Bei der Implantation eines Partialersatzes (unikondylär oder patello-femoral) wird intraoperativ mithilfe des Handstückes die Knochenoberfläche derart in Form gefräst, dass der endoprothetische Ersatz korrekt positioniert wird. Bei der Implantation einer bikondylären Knieendoprothetik werden im Anschluss an die präoperative Planung am 3D-Modell des Kniegelenks mithilfe des Handstückes zwei Verankerungslöcher im Femur und in der Tibia gefräst, an denen dann, im Sinne einer manuellen Operationstechnik, konventionelle Schnittblöcke ausgerichtet werden. Anschließend wird der Knochen vom Operateur mit einer konventionellen oszillierenden Säge zurechtgeschnitten.

Das ROSA® Knie System (RObotical Surgical Assistant), welches vom Hersteller ZimmerBiomet angeboten wird, erstellt ein 3D-Bein-Modell für die Planung anhand von 2 konventionellen Ganzbein-Röntgenaufnahmen in 2 Ebenen. Die 2D-Daten der Röntgenbilder werden mit einer patentierten X-Atlas™ -Technologie analysiert und zu einem 3D-Modell umgerechnet. Der Vorteil liegt in der Einsparung einer Computertomografie-Untersuchung des Beines aus finanzieller und strahlenökonomischer Sicht. Zudem wird das 3D-Modell anhand von unter axialer Belastung durchgeführten Röntgenaufnahmen erstellt und kann so eventuelle Rückschlüsse auf die ligamentäre Situation des Kniegelenkes erlauben. Der Operateur kann eine vollständige Planung inklusive Rotationsausrichtung und Gelenkspaltberechnung am individuellen 3D-Modell durchführen. Intraoperativ unterstützt der Roboterarm den Operateur, indem der Roboterarm die konventionellen Schnittblöcke entsprechend der Planung für die Knieprothesen-Implantation positioniert. Diese Schnittblöcke werden dann in manueller Technik mit Pins fixiert und die Knochenschnitte werden in gewohnter Weise mit der oszillierenden Säge durch den Operateur durchgeführt.
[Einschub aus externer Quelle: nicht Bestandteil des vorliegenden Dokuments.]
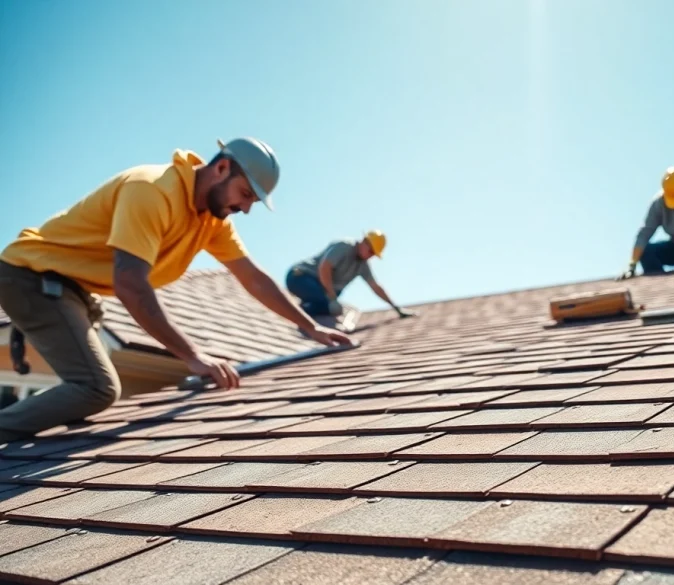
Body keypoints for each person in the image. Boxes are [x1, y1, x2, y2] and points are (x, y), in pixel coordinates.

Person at [0, 138, 355, 442]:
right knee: (96, 388)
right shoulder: (152, 190)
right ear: (221, 168)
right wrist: (193, 356)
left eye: (253, 202)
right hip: (29, 276)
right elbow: (131, 285)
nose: (246, 208)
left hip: (73, 288)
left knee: (84, 392)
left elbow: (253, 278)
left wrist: (311, 327)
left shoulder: (211, 220)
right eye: (245, 194)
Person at [285, 231, 417, 323]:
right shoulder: (345, 246)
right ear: (364, 242)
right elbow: (325, 268)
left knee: (333, 309)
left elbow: (375, 287)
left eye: (374, 254)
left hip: (321, 290)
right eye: (371, 251)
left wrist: (396, 308)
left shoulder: (362, 265)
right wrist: (332, 298)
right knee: (328, 305)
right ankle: (290, 310)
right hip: (300, 277)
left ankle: (303, 308)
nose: (371, 256)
Entsprechend der klassischen manuellen Technik werden werkzeugimmanente Probleme der Sägeschablonen, wie ein Verkippen des Sägeblockes beim Fixieren mit den Pins oder eine unzureichende Führung des oszillierenden Sägeblattes mit einem Abweichen des Sägeblattes durch oft arthroseassoziierte subchondrale, sklerosierte Knochenbereiche, die vermehrten „Widerstand“ gegenüber der Sägeblattzerspanung leisten bzw. ein Abweichen des Sägeblattes in den benachbarten, weniger dichten Knochen, jedoch nicht adressiert.